Gynecol Oncol. 1997 Oct;67(1):27-33. doi: 10.1006/gyno.1997.4835.
Recently, angiogenic properties have been shown in preinvasive cervical lesions. Our goal was to determine the angiogenesis in cervical intraepithelial neoplasia (CIN) and the relationship between microvessel counts, histopathological parameters, and clinical outcome in invasive cervical carcinoma. One hundred thirty-eight cervical specimens were evaluated; among these 20 were designated normal epithelium, 20 low-grade CIN, 40 high-grade CIN, and 58 invasive carcinoma. Histological sections immunostained for CD31 were quantitatively evaluated for microvessel density. The tumor proliferation rate was determined by the Ki-67 Labeling Index. Comparison of microvessel counts from normal epithelium with those from CIN and invasive carcinoma showed significant increases in precancerous lesions and invasive cancer (P < 0.0001). Microvessel density was found to be associated with the overall survival in women with invasive carcinoma (P < 0.01). There was a significant correlation of microvessel density (P < 0.05) with relapse-free survival in patients with regional lymph node metastasis. A Cox stepwise regression analysis revealed microvessel density, together with depth of invasion, regional lymph node status, and vascular invasion, to be a strong independent prognostic indicator for overall survival in patients with clinical stage IB cervical carcinoma.
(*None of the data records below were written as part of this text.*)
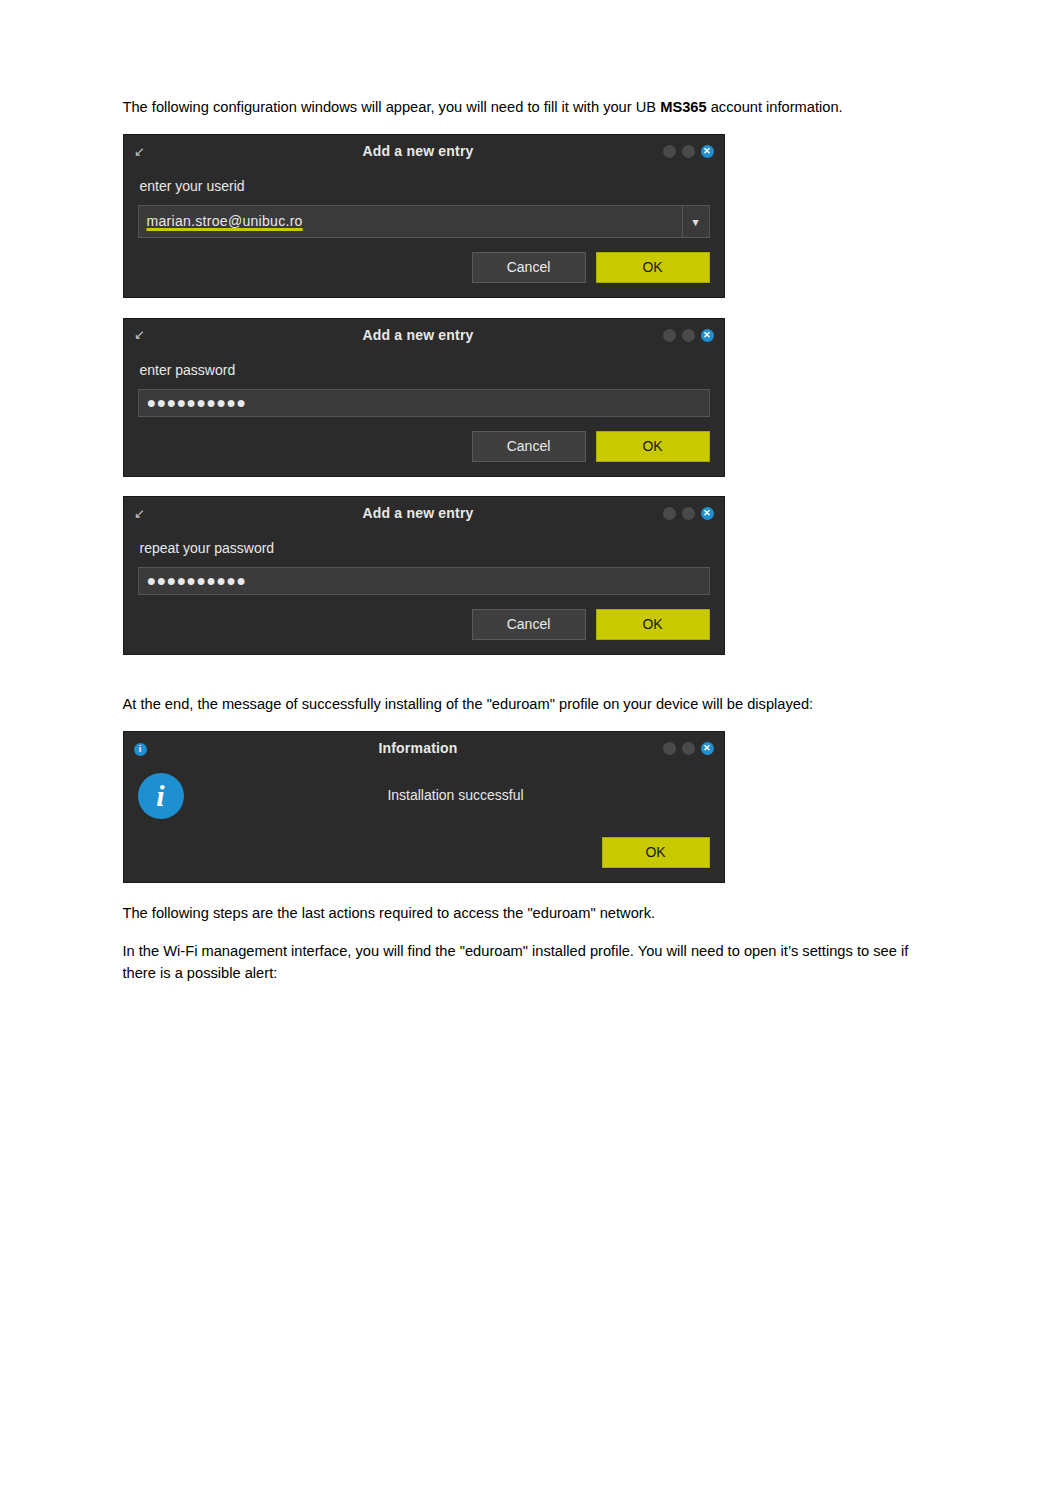The following configuration windows will appear, you will need to fill it with your UB MS365 account information.
↙
Add a new entry
✕
enter your userid
marian.stroe@unibuc.ro
▼
Cancel
OK
↙
Add a new entry
✕
enter password
●●●●●●●●●●
Cancel
OK
↙
Add a new entry
✕
repeat your password
●●●●●●●●●●
Cancel
OK
At the end, the message of successfully installing of the "eduroam" profile on your device will be displayed:
i
Information
✕
i
Installation successful
OK
The following steps are the last actions required to access the "eduroam" network.
In the Wi-Fi management interface, you will find the "eduroam" installed profile. You will need to open it’s settings to see if there is a possible alert:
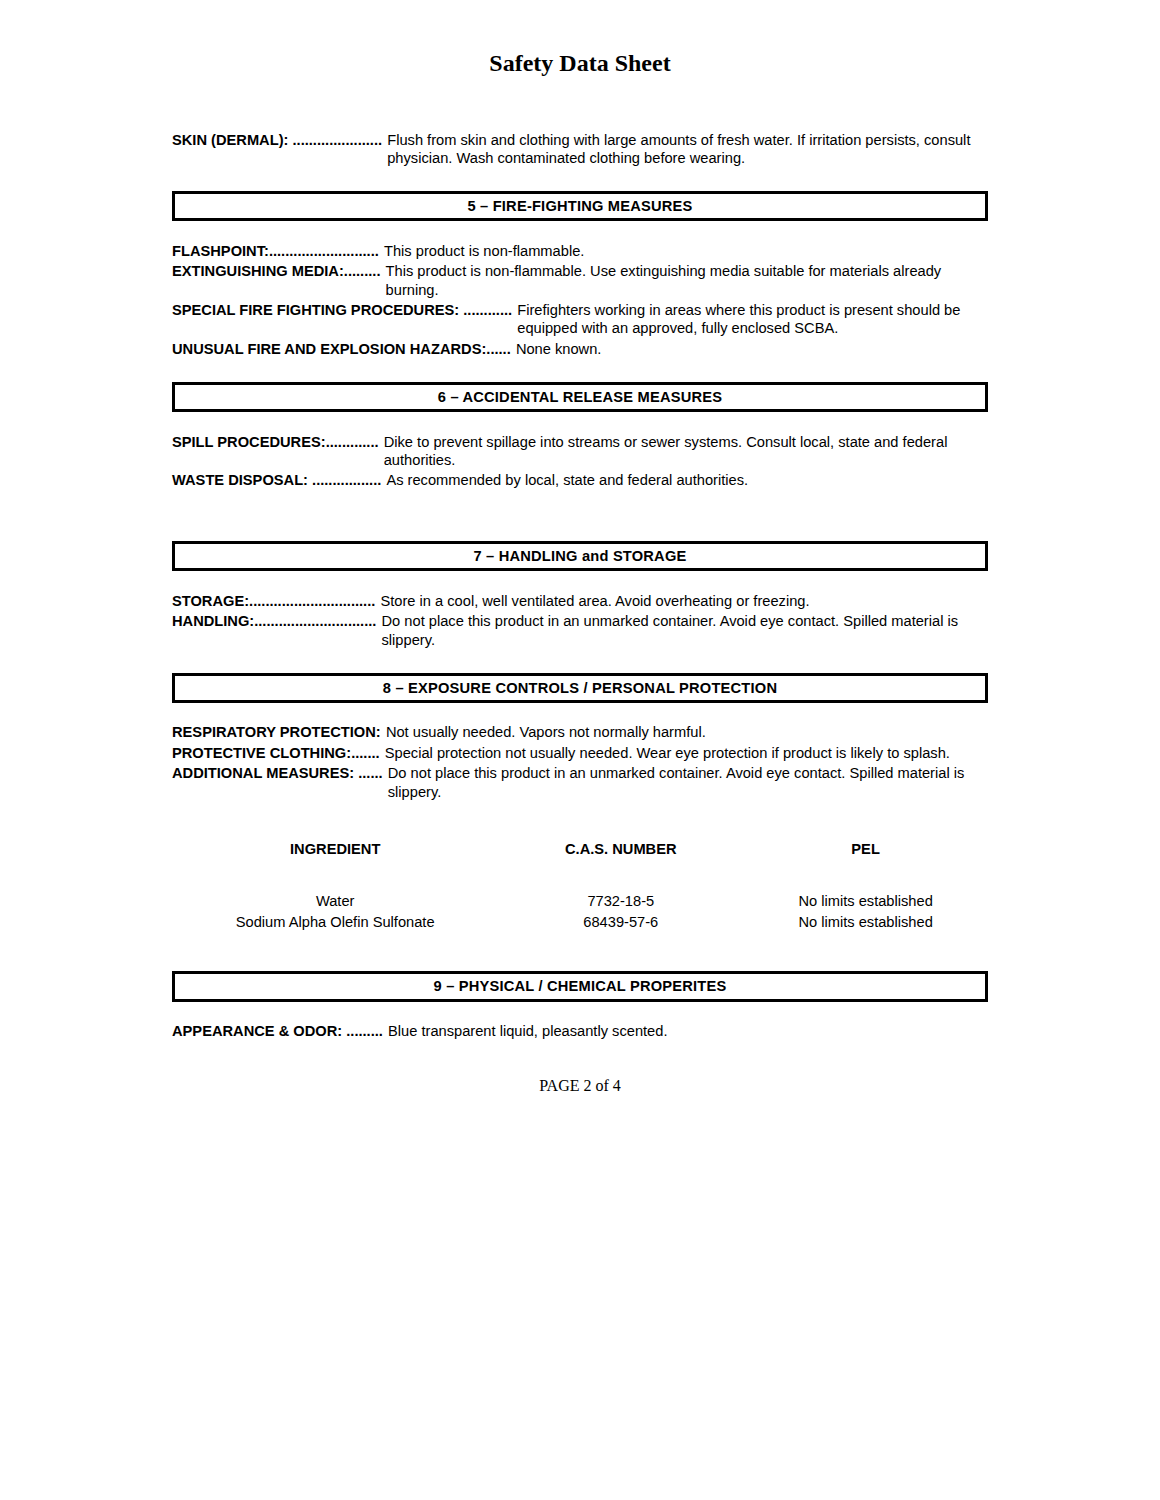Safety Data Sheet
SKIN (DERMAL): ...................... Flush from skin and clothing with large amounts of fresh water. If irritation persists, consult physician. Wash contaminated clothing before wearing.
5 – FIRE-FIGHTING MEASURES
FLASHPOINT:........................... This product is non-flammable.
EXTINGUISHING MEDIA:......... This product is non-flammable. Use extinguishing media suitable for materials already burning.
SPECIAL FIRE FIGHTING PROCEDURES: ............ Firefighters working in areas where this product is present should be equipped with an approved, fully enclosed SCBA.
UNUSUAL FIRE AND EXPLOSION HAZARDS:...... None known.
6 – ACCIDENTAL RELEASE MEASURES
SPILL PROCEDURES:............. Dike to prevent spillage into streams or sewer systems. Consult local, state and federal authorities.
WASTE DISPOSAL: ................. As recommended by local, state and federal authorities.
7 – HANDLING and STORAGE
STORAGE:............................... Store in a cool, well ventilated area. Avoid overheating or freezing.
HANDLING:.............................. Do not place this product in an unmarked container. Avoid eye contact. Spilled material is slippery.
8 – EXPOSURE CONTROLS / PERSONAL PROTECTION
RESPIRATORY PROTECTION: Not usually needed. Vapors not normally harmful.
PROTECTIVE CLOTHING:....... Special protection not usually needed. Wear eye protection if product is likely to splash.
ADDITIONAL MEASURES: ...... Do not place this product in an unmarked container. Avoid eye contact. Spilled material is slippery.
| INGREDIENT | C.A.S. NUMBER | PEL |
| --- | --- | --- |
| Water | 7732-18-5 | No limits established |
| Sodium Alpha Olefin Sulfonate | 68439-57-6 | No limits established |
9 – PHYSICAL / CHEMICAL PROPERITES
APPEARANCE & ODOR: ......... Blue transparent liquid, pleasantly scented.
PAGE 2 of 4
最近,在宫颈原位病变中已显示出血管生成特性。我们的目标是确定宫颈上皮内瘤变(CIN)中的血管生成情况,以及微血管计数、组织病理学参数与浸润性宫颈癌临床结局之间的关系。对138例宫颈标本进行了评估;其中20例为正常上皮,20例为低级别CIN,40例为高级别CIN,58例为浸润癌。对免疫染色CD31的组织切片进行微血管密度的定量评估。通过Ki-67标记指数确定肿瘤增殖率。正常上皮与CIN及浸润癌的微血管计数比较显示,癌前病变和浸润癌中的微血管计数显著增加(P < 0.0001)。发现微血管密度与浸润癌女性的总生存期相关(P < 0.01)。微血管密度与区域淋巴结转移患者的无复发生存期显著相关(P < 0.05)。Cox逐步回归分析显示,微血管密度与浸润深度、区域淋巴结状态和血管浸润一起,是临床分期为IB期宫颈癌患者总生存期的强有力独立预后指标。